### [REQUIRED WORK]
Rewrite the listing below as a numbered list, leaving out the blank lines.
+++ ENTRIES SHOWN +++
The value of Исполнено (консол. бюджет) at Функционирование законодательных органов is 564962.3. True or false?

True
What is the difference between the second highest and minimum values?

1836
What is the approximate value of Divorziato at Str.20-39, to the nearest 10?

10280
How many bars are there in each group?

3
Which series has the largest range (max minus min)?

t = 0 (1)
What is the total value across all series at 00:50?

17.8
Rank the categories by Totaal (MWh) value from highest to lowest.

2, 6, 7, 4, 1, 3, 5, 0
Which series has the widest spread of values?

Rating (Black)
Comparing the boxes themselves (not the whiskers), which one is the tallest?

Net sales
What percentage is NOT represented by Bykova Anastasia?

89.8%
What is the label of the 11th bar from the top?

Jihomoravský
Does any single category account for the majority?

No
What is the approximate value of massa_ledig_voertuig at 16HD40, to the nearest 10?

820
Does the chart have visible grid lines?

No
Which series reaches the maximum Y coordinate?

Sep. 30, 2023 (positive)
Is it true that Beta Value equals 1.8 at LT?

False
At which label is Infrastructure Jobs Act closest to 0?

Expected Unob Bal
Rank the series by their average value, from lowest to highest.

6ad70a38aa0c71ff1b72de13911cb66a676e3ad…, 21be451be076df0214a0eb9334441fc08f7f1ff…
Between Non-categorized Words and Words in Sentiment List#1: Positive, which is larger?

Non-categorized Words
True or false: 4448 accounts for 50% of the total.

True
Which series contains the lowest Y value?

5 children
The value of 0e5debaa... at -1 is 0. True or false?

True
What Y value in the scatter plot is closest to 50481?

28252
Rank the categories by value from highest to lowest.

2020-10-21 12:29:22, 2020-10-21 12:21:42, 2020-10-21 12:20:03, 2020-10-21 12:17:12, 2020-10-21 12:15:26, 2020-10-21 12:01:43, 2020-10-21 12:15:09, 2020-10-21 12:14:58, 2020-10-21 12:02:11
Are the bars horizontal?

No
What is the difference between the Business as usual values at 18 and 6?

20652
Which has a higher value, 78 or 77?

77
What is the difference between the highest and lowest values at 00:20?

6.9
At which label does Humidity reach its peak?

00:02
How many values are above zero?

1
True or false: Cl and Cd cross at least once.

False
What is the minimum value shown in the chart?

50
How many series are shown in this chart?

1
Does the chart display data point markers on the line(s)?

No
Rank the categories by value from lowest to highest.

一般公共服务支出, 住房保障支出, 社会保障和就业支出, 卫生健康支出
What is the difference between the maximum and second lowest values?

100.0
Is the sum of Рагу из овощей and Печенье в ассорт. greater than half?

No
+++
### [PROBLEM SOLUTION]
1. The value of Исполнено (консол. бюджет) at Функционирование законодательных органов is 564962.3. True or false?
2. True
3. What is the difference between the second highest and minimum values?
4. 1836
5. What is the approximate value of Divorziato at Str.20-39, to the nearest 10?
6. 10280
7. How many bars are there in each group?
8. 3
9. Which series has the largest range (max minus min)?
10. t = 0 (1)
11. What is the total value across all series at 00:50?
12. 17.8
13. Rank the categories by Totaal (MWh) value from highest to lowest.
14. 2, 6, 7, 4, 1, 3, 5, 0
15. Which series has the widest spread of values?
16. Rating (Black)
17. Comparing the boxes themselves (not the whiskers), which one is the tallest?
18. Net sales
19. What percentage is NOT represented by Bykova Anastasia?
20. 89.8%
21. What is the label of the 11th bar from the top?
22. Jihomoravský
23. Does any single category account for the majority?
24. No
25. What is the approximate value of massa_ledig_voertuig at 16HD40, to the nearest 10?
26. 820
27. Does the chart have visible grid lines?
28. No
29. Which series reaches the maximum Y coordinate?
30. Sep. 30, 2023 (positive)
31. Is it true that Beta Value equals 1.8 at LT?
32. False
33. At which label is Infrastructure Jobs Act closest to 0?
34. Expected Unob Bal
35. Rank the series by their average value, from lowest to highest.
36. 6ad70a38aa0c71ff1b72de13911cb66a676e3ad…, 21be451be076df0214a0eb9334441fc08f7f1ff…
37. Between Non-categorized Words and Words in Sentiment List#1: Positive, which is larger?
38. Non-categorized Words
39. True or false: 4448 accounts for 50% of the total.
40. True
41. Which series contains the lowest Y value?
42. 5 children
43. The value of 0e5debaa... at -1 is 0. True or false?
44. True
45. What Y value in the scatter plot is closest to 50481?
46. 28252
47. Rank the categories by value from highest to lowest.
48. 2020-10-21 12:29:22, 2020-10-21 12:21:42, 2020-10-21 12:20:03, 2020-10-21 12:17:12, 2020-10-21 12:15:26, 2020-10-21 12:01:43, 2020-10-21 12:15:09, 2020-10-21 12:14:58, 2020-10-21 12:02:11
49. Are the bars horizontal?
50. No
51. What is the difference between the Business as usual values at 18 and 6?
52. 20652
53. Which has a higher value, 78 or 77?
54. 77
55. What is the difference between the highest and lowest values at 00:20?
56. 6.9
57. At which label does Humidity reach its peak?
58. 00:02
59. How many values are above zero?
60. 1
61. True or false: Cl and Cd cross at least once.
62. False
63. What is the minimum value shown in the chart?
64. 50
65. How many series are shown in this chart?
66. 1
67. Does the chart display data point markers on the line(s)?
68. No
69. Rank the categories by value from lowest to highest.
70. 一般公共服务支出, 住房保障支出, 社会保障和就业支出, 卫生健康支出
71. What is the difference between the maximum and second lowest values?
72. 100.0
73. Is the sum of Рагу из овощей and Печенье в ассорт. greater than half?
74. No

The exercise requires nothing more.